With these and other unpalatable changes looming, there’s going to have to be some sugar to help the bitter medicine go down. My guess would be a trimming of some agencies and selloffs, but it will be mostly cosmetic. More dramatic would be a restructuring of the deal with those international conglomerates that run the Beer Store. The government may even make small changes to the Liquor Control Act of Ontario to allow microbreweries to collaboratively operate boutique stores as wineries do now.

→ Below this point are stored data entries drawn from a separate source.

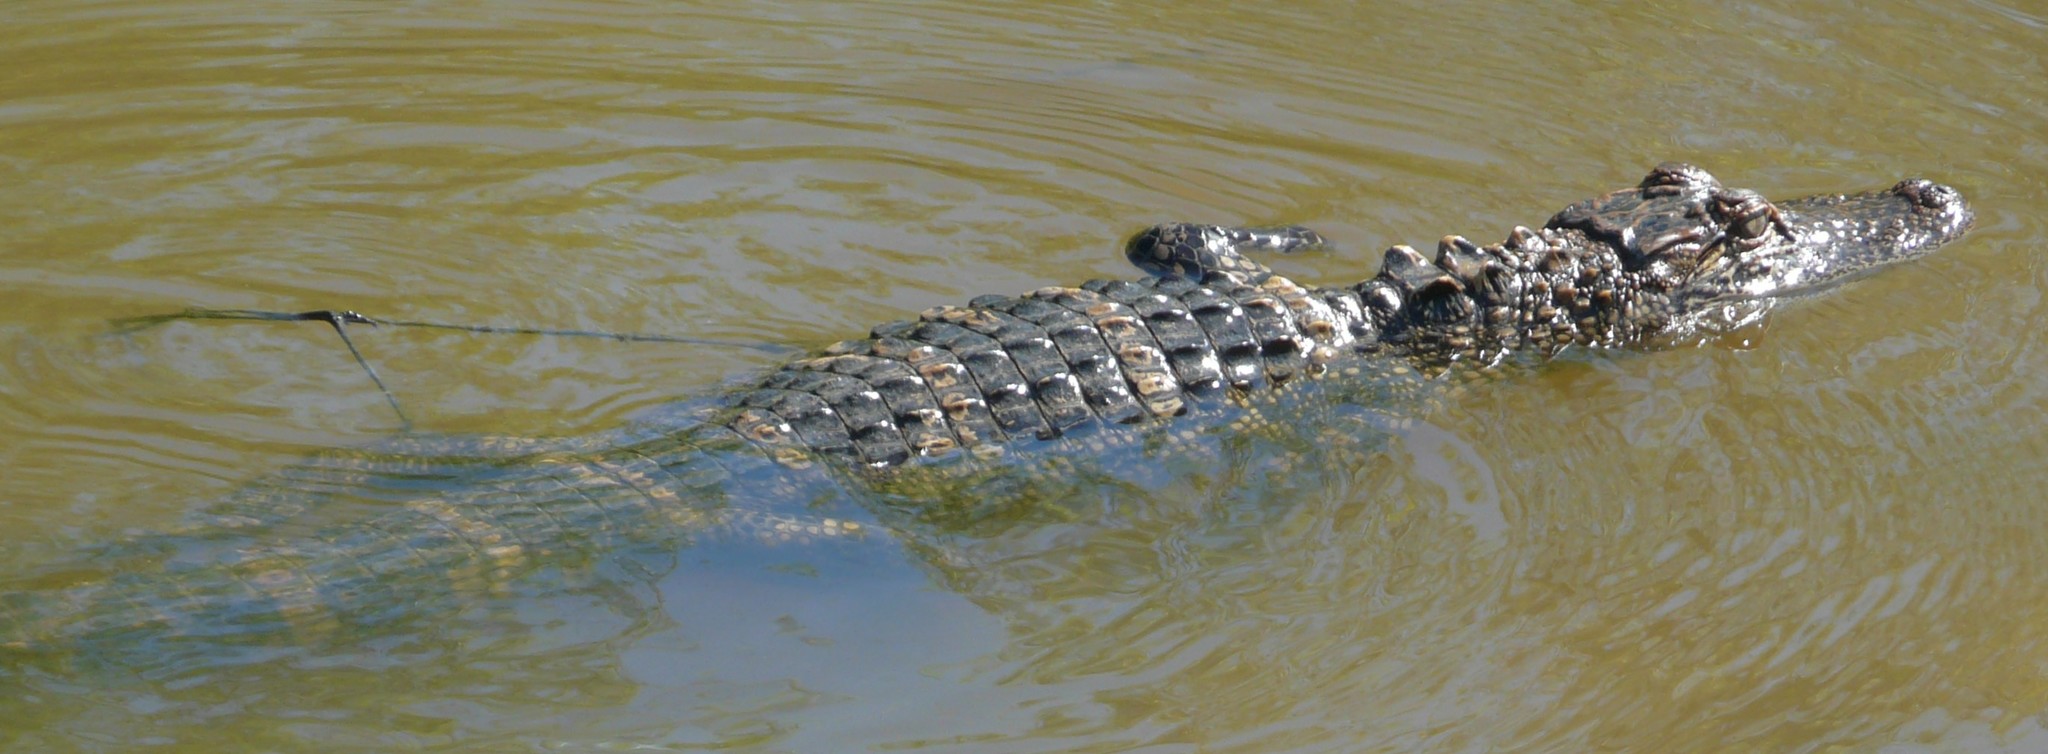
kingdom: Animalia
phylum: Chordata
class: Crocodylia
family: Alligatoridae
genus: Alligator
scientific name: Alligator mississippiensis
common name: American alligator
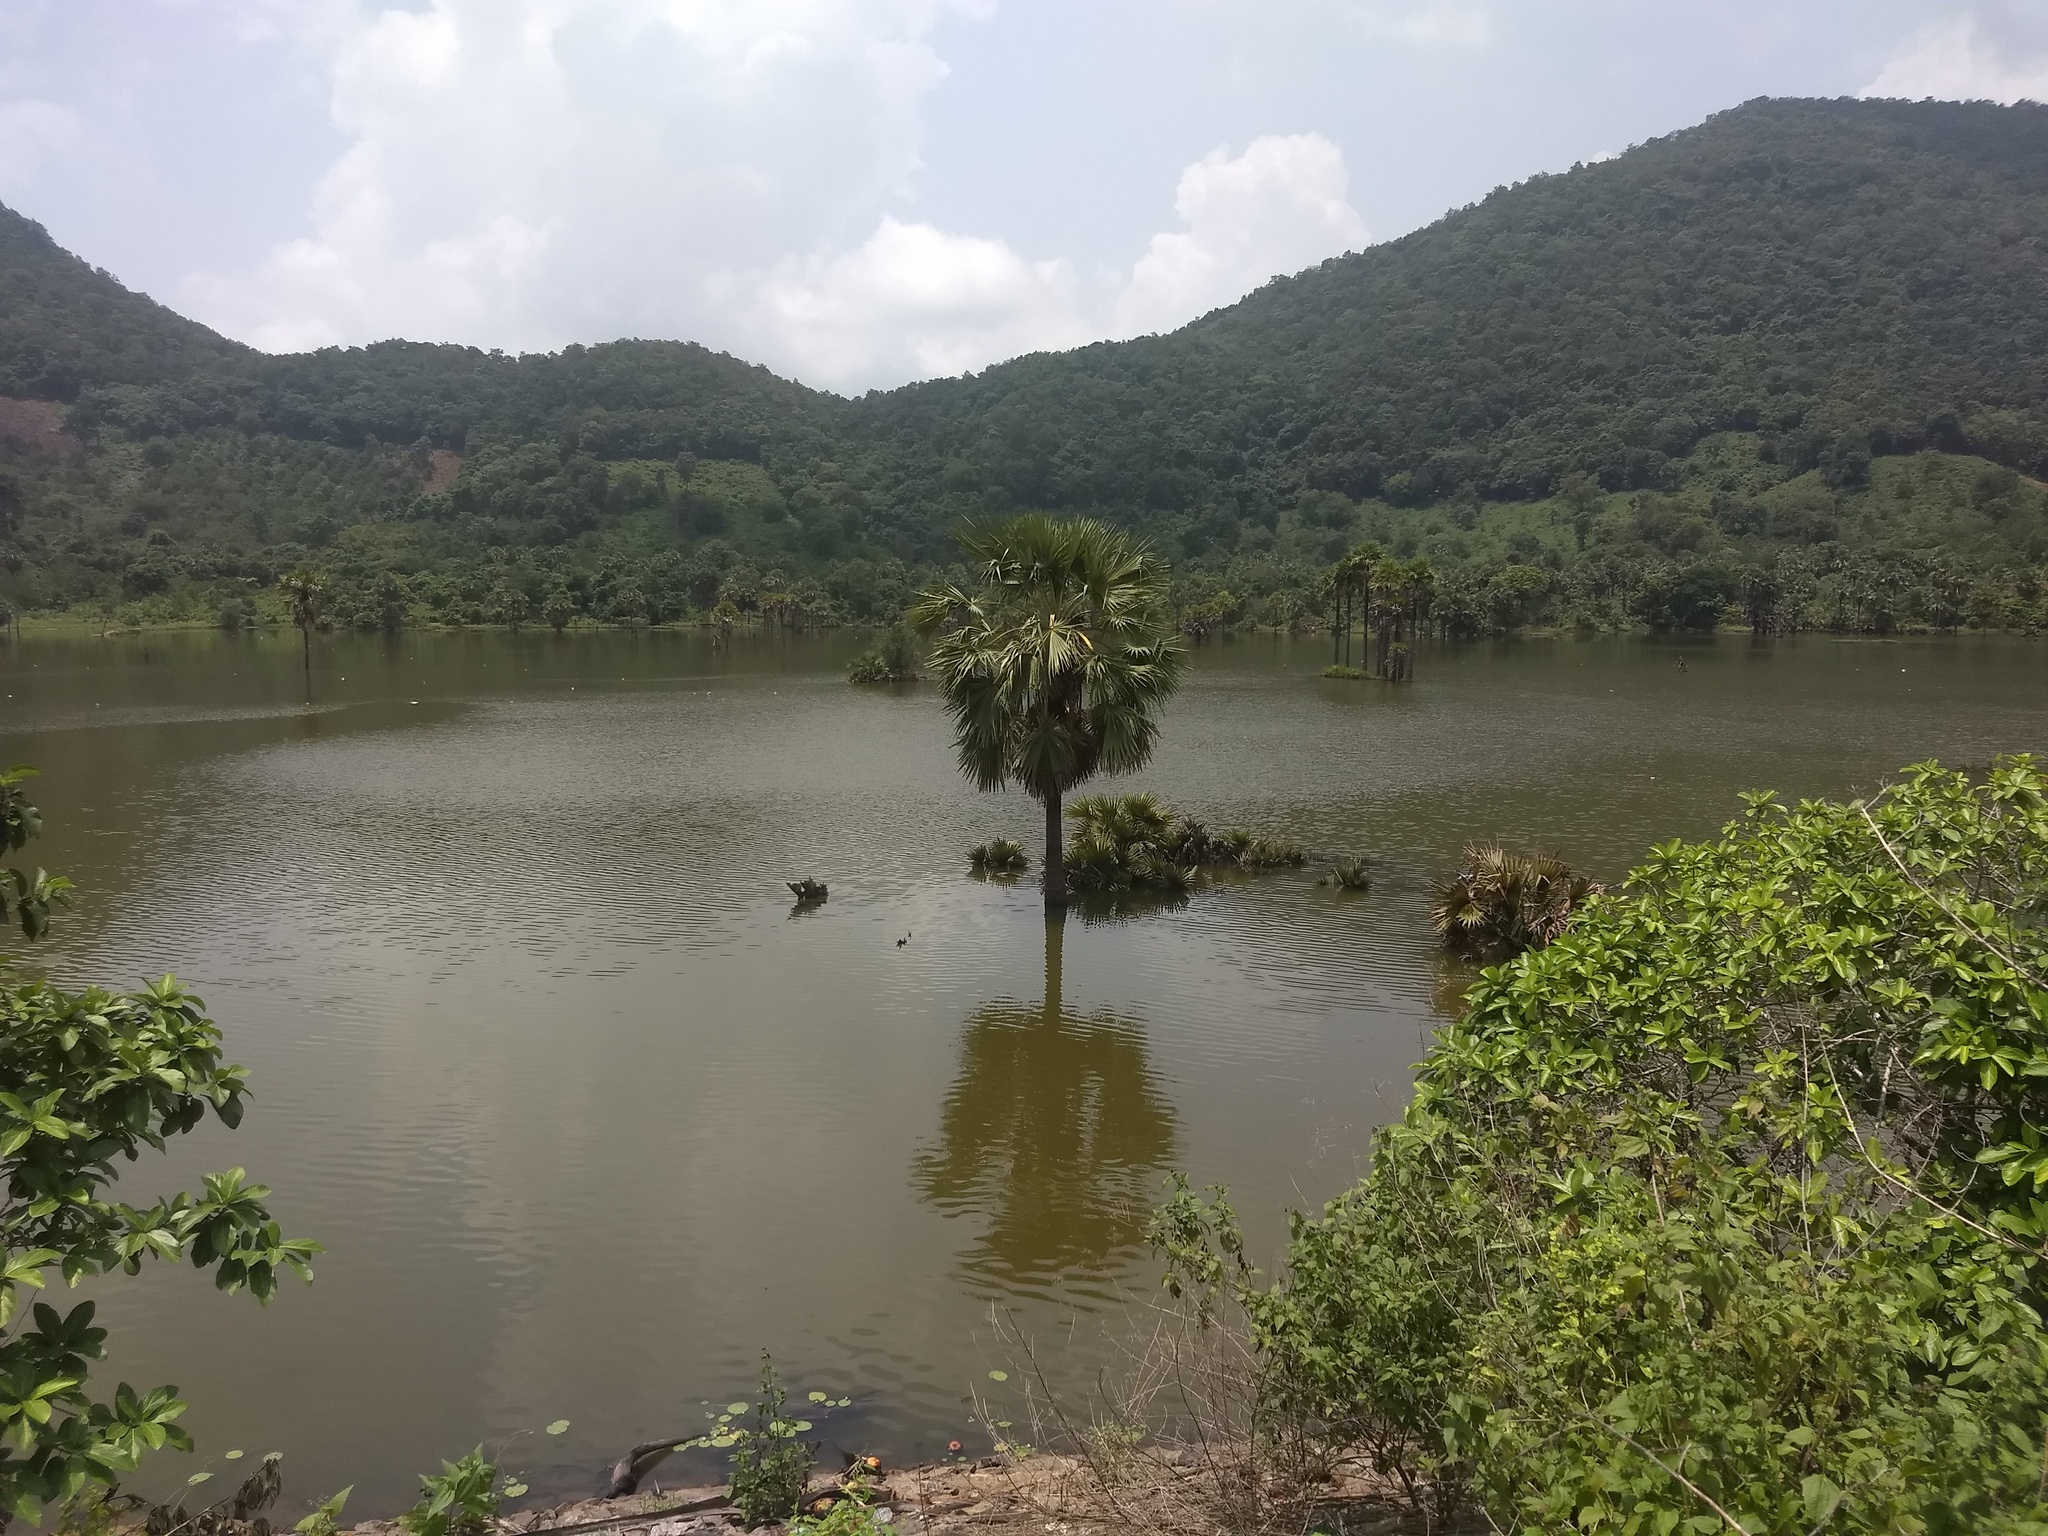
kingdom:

The Toronto Star’s Queen’s Park columnist Martin Regg Cohn has done a great job of hammering at the Beer Store and its cozy relationship with all sides of the legislature.
The spotlight is getting a tad hot.

No politician needs reminding that there’s nothing more populist than beer. Last year, an Angus Reid Survey found 69 per cent of Ontarians wanted to see more private sector competition with the Beer Store.

Despite the upside, how far the Liberals will go in changing the status quo at the LCBO and the Beer Store may well depend on how far they want to reach into Ontarians’ pockets.


Ian Harvey has been a journalist for more than 35 years writing about a diverse range of issues including legal and political affairs. His e-mail address is [email protected].

Correction: The regulation change as of Jan. 1 2015 as enacted requires trustees to file an estate information return to the Ministry of Finance within 90 days after the issuance of the estate certificate by the courts, not 30 days as reported. Also, there's no requirement for beneficiaries to report what they received from the estate.